The homebldr Growth tier is built for this kind of volume and is the most common fit for subscribers. Instead of paying origination at every closing, the investor pays a single subscription fee for the year. As deal volume increases, the flat fee spreads across more transactions, so the effective financing cost per deal comes down. An investor does not need to use the entire volume allowance for the structure to work in their favor, because the subscription can become the more economical option well before the cap is reached.
The effect is most noticeable on DSCR loans. On rental property financing accessed through the subscription, origination fees, both lender and homebldr, can often be removed, which gives investors access to near-wholesale pricing from the capital network without origination layered on top.
Why Going Direct Does Not Always Mean Better Pricing
There is a widely held assumption among real estate investors that working directly with a lender will produce better terms than going through a broker, since removing the intermediary removes a layer of cost. Eldibany says this logic gets the market structure wrong.
Direct lenders offer retail pricing. Experienced brokers with established wholesale relationships can access the same capital sources at preferential rates that are not available through the retail channel. Many of the most competitive capital sources in the market today operate exclusively through the wholesale channel and do not work directly with investors at any volume level. Accessing their products requires a broker.

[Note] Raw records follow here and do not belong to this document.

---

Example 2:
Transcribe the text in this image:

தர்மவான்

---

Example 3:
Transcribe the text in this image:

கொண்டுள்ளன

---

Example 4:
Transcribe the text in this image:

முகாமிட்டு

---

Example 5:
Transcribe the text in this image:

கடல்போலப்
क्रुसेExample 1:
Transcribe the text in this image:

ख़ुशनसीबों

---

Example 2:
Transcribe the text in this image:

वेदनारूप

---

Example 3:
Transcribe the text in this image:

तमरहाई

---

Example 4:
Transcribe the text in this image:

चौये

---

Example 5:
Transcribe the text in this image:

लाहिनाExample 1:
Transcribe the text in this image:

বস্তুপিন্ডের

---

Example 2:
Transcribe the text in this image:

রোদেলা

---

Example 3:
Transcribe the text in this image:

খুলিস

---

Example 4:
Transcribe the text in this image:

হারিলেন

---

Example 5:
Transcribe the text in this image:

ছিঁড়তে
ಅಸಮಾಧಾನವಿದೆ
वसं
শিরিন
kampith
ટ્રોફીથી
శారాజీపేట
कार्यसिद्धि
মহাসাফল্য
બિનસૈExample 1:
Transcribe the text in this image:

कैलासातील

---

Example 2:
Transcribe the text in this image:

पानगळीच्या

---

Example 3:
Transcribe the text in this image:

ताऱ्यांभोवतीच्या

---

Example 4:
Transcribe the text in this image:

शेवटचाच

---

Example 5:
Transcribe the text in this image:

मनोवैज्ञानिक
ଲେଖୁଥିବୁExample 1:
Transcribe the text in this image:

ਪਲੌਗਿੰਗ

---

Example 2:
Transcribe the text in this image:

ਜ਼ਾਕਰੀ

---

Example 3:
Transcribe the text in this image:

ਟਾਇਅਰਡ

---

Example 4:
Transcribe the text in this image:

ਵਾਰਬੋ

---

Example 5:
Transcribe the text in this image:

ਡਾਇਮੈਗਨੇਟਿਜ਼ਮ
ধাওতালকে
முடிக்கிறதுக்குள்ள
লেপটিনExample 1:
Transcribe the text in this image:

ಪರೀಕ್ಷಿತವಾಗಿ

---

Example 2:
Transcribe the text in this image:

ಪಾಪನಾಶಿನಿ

“The most successful investors I’ve worked with understand that and take advantage of the exclusive financing terms and structures that are only available through brokers,” Eldibany says.
For homebldr subscription users, this translates directly into deal economics. Subscribers are typically accessing those wholesale and preferential terms without any additional fees or yield spread layered on top. That combination, reduced origination costs and better underlying pricing, is what Eldibany describes as accessing some of the most competitive terms available in the market.

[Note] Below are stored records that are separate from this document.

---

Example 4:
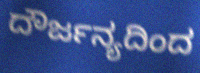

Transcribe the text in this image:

ದೌರ್ಜನ್ಯದಿಂದ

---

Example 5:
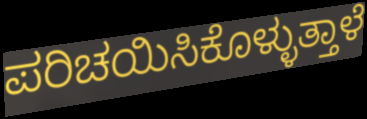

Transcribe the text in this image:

ಪರಿಚಯಿಸಿಕೊಳ್ಳುತ್ತಾಳೆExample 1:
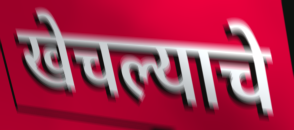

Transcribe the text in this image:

खेचल्याचे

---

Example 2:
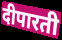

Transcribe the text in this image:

दीपारती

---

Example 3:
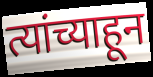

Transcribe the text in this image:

त्यांच्याहून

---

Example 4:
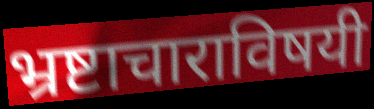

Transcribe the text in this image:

भ्रष्टाचाराविषयी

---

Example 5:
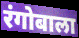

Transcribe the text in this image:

रंगोबाला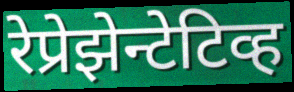
रेप्रेझेन्टेटिव्ह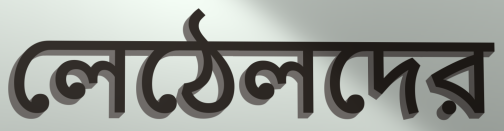
লেঠেলদের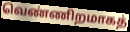
வெண்ணிறமாகத்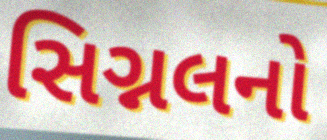
સિગ્નલનોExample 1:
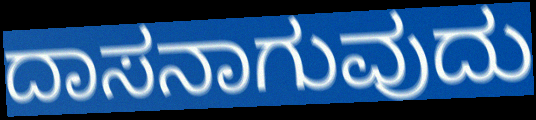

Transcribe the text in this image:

ದಾಸನಾಗುವುದು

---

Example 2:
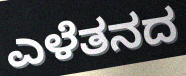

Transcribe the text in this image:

ಎಳೆತನದ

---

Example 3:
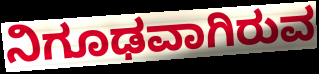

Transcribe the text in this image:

ನಿಗೂಢವಾಗಿರುವ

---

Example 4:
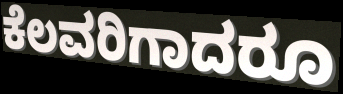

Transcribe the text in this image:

ಕೆಲವರಿಗಾದರೂ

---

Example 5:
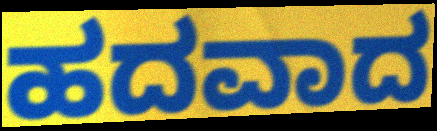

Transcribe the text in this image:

ಹದವಾದ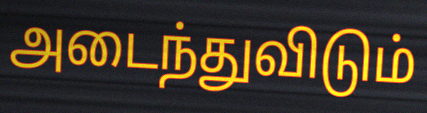
அடைந்துவிடும்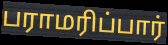
பராமரிப்பார்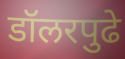
डॉलरपुढे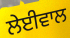
ਲੇਈਵਾਲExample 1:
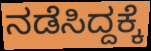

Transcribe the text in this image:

ನಡೆಸಿದ್ದಕ್ಕೆ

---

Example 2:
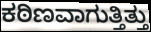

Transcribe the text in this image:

ಕಠಿಣವಾಗುತ್ತಿತ್ತು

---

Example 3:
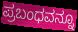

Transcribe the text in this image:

ಪ್ರಬಂಧವನ್ನೂ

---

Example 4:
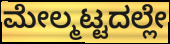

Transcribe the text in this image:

ಮೇಲ್ಮಟ್ಟದಲ್ಲೇ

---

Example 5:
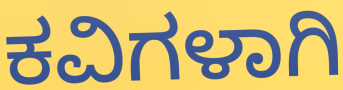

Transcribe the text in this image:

ಕವಿಗಳಾಗಿ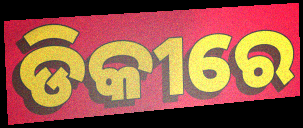
ଡିକୀରେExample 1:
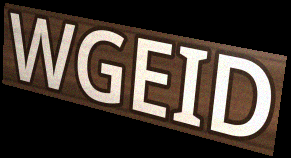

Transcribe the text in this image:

WGEID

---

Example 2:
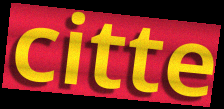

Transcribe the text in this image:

citte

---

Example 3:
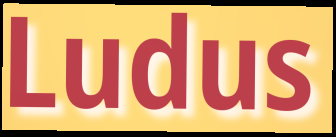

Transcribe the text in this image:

Ludus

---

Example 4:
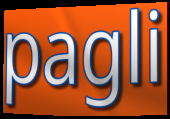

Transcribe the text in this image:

pagli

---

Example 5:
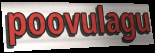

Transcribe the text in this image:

poovulagu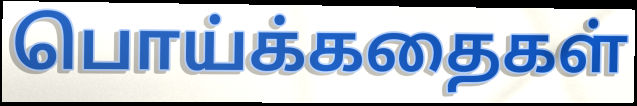
பொய்க்கதைகள்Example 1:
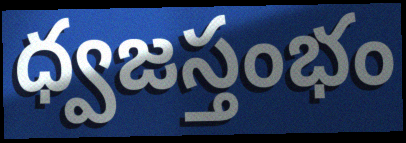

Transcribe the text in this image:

ధ్వజస్తంభం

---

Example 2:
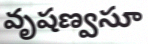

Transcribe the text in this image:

వృషణ్వసూ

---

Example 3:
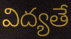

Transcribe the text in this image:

విద్యతే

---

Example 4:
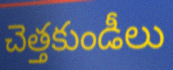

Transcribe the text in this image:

చెత్తకుండీలు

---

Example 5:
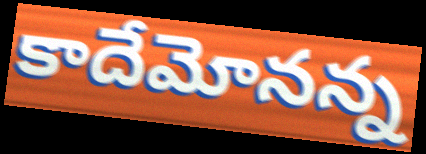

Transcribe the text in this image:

కాదేమోనన్న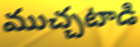
ముచ్చటాడిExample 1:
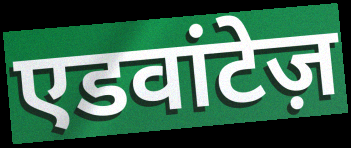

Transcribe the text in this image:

एडवांटेज़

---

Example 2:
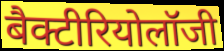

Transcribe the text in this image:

बैक्टीरियोलॉजी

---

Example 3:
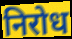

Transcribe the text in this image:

निरोध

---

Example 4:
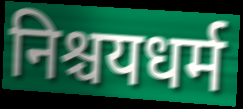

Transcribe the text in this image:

निश्चयधर्म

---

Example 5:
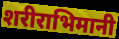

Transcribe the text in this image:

शरीराभिमानी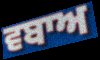
ਵਬਾਅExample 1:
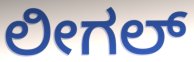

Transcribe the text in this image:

ಲೀಗಲ್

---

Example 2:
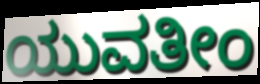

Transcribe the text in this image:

ಯುವತೀಂ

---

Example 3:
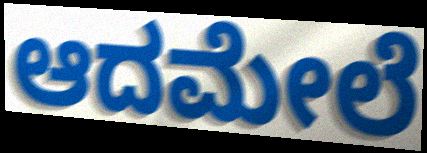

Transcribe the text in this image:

For investors who have been calculating their financing costs deal by deal and assuming direct is always cheaper, the actual math of a full year tends to tell a different story.
homebldr is a technology-driven investment financing platform that provides real estate investors with access to a network of more than 80 capital partners, including lenders, family offices, and private lending groups. homebldr operates on a broker model and serves investors nationwide across fix and flip, new construction, and long-term rental financing.
Disclaimer: This article is based on information provided by the expert source cited above. It is intended for general informational purposes only and does not constitute legal, financial, or real estate advice. Readers should conduct their own research and consult qualified professionals before making any real estate or financial decisions.